Offerte aanvragen

+32 (0) 488 86 77 65

Offerte aanvragen

+32 (0) 488 86 77 65

De mooiste hike in Ngorogoro Game Reserve (Tanzania)

maart
2022

Marloes Zwagerman

Empakai: alleen met de wind

Ik heb al mijn moed verzameld, windjack aangetrokken en rits de tent open. Het is vroeg, de wekker van 06.15 moet nog afgaan, maar de kou is overal gaan zitten. Ook in mijn blaas. Het is niet ver naar de ‘wc’, slechts een check op hyena’s en dan van vier stappen van onze tent naar het gat boven de grond. Toch blijf ik direct naast het flapperende tentzeil staan. Als betoverd kijk ik om me heen. De zon piept links van me net achter een bergrug vandaan en hult de kraterrand waar ik op sta in een oranje gloed. Het meer op de bodem is donker en glad als een spiegel. Ik knijp mijn ogen samen en ontdek witte vlekjes in het wateroppervlak. Flamingo’s.

We hebben vannacht op de rand van de Empakaikrater geslapen – eigenlijk is het een caldera, een ingestorte vulkaan, vertelt onze gids Alex later – in het noorden van de Ngorongoro Game Reserve. Om hier te komen stuiterden we gisteren meer dan een uur in een jeep over de kraterrand van de bekende Ngorongoro, doorkruisten daarna een groen plateau met masaihutten en vee dat gemoedelijk tussen zebra’s graasde.

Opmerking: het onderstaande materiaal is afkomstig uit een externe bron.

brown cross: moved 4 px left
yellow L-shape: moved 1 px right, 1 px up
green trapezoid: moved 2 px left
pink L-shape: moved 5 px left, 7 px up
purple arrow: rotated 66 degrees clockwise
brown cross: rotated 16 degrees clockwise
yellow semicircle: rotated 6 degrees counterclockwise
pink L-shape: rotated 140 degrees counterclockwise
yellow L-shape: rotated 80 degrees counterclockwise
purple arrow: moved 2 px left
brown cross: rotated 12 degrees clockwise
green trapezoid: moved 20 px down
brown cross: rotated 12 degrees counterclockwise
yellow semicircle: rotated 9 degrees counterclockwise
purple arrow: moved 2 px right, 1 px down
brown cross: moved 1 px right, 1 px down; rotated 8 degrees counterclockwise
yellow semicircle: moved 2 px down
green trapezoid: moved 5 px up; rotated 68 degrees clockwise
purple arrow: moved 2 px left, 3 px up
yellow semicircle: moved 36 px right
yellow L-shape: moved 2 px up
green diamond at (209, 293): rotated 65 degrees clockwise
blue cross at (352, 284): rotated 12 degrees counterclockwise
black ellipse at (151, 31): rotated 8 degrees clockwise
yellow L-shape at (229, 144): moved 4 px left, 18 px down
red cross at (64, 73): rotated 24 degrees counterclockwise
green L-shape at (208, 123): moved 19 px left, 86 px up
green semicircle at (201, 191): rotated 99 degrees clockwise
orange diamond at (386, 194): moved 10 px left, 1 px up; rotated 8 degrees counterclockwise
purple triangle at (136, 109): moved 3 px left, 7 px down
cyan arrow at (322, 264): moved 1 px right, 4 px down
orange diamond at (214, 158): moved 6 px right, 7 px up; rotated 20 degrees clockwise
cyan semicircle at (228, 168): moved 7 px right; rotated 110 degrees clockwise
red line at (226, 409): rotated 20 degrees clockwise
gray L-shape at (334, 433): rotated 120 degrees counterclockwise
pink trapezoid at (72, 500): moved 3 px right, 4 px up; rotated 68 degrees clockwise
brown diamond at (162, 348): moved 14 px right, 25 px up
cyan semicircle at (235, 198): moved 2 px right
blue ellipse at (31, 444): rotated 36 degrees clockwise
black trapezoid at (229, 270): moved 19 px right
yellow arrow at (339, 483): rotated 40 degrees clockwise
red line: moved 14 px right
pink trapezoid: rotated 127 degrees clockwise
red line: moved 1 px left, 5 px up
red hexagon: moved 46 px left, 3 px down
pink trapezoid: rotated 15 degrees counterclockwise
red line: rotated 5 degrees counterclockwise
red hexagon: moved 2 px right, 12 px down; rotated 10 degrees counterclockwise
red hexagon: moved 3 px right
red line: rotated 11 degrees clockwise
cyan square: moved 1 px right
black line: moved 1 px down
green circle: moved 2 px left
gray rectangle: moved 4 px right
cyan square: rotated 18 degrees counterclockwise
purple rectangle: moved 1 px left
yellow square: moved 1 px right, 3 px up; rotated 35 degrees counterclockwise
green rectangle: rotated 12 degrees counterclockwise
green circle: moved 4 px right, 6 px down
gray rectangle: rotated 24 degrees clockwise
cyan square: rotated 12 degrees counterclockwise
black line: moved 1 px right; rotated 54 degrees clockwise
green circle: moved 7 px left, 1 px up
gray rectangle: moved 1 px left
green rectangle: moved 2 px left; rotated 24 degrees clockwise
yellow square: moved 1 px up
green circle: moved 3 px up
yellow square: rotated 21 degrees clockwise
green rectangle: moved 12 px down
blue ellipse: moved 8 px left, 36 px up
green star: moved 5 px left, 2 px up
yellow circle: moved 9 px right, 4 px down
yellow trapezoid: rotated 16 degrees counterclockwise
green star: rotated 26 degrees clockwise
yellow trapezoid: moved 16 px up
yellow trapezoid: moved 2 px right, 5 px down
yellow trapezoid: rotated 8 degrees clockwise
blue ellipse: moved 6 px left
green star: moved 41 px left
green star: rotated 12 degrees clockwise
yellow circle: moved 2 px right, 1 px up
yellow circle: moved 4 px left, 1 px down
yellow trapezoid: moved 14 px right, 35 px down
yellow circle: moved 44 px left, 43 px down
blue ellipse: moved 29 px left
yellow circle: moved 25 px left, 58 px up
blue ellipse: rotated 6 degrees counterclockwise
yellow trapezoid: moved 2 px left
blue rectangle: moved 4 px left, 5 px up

De laatste etappe was het volgen van twee rijgroeven omringd door dikke begroeiing, net zolang tot we aan het einde van de middag de flank van Empakai bereikt hadden. Sinds we de afslag namen bij een populair uitkijkpunt over de Ngorogorokrater zijn we geen enkele toerist of zelfs maar een ander voertuig tegengekomen. Vannacht waren we dan ook de enige bezoekers aan Empakai en dat zal zo blijven tot we te voet onze eindbestemming bereiken aan de voet van de Oldoynio Lengaivulkaan. Geen lodges, geen permanente campsites, geen overdaad aan safarivoertuigen. Alleen wij, onze gids en twee helpers die ons voorzien van een tent en eten. Een groot verschil met de Ngorogorokrater waar ik bij mijn laatste bezoek het gevoel had in een dierentuin te zijn.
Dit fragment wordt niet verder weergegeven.